暮北裹在被子里只露出一个头,看着清岳不知道上哪儿弄了个火盆放在她床边,心里十分愧疚。
“对不起,清岳,都是我自己要跑出去的。”
清岳把火盆摆好,直起腰,满意地拍了拍手上灰,“这次吃了亏,以后就长记性了。”
“清岳,其实不用这么麻烦,没有那么冷。
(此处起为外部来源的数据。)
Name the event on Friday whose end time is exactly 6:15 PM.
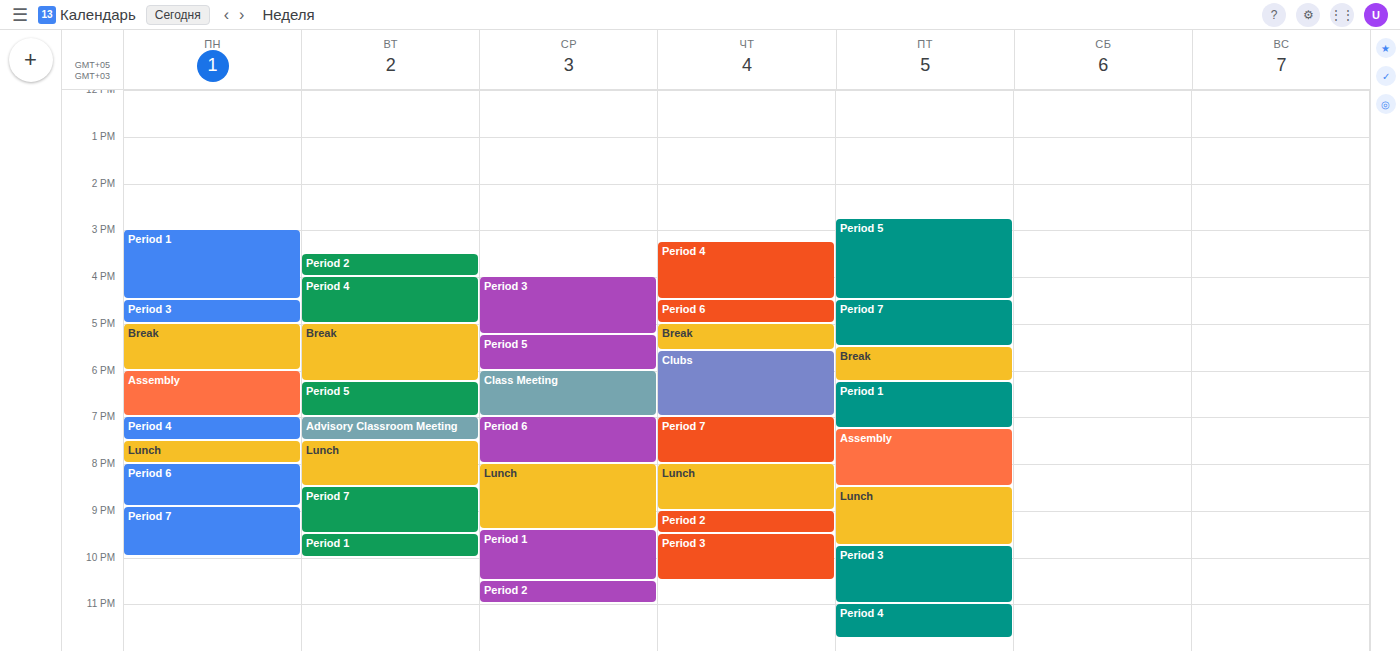
"Break"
”
“大夫说了不能再受寒。乖乖躺回去,别出去乱跑,我去给你煎药。”清岳笑眯眯地把暮北按回床上躺着,关好门出去了。
等清岳走了,暮北靠着窗坐起来。
清岳总是对她笑,但自从北方战败的消息传来,他就一直忧心忡忡的。他知道很多突厥的事,她猜想他应该在守边的军队里待过,说不定还是九原的军队。他剑法高超,又懂兵法,大概不是一般的士兵。
说不定还是个将军。
她漫无边际地想。
所以清岳担心是自然的。他虽然不说,但也没有刻意掩饰。暮北看到他出神地思考什么的时候,总想伸手把他紧皱的眉头抚平。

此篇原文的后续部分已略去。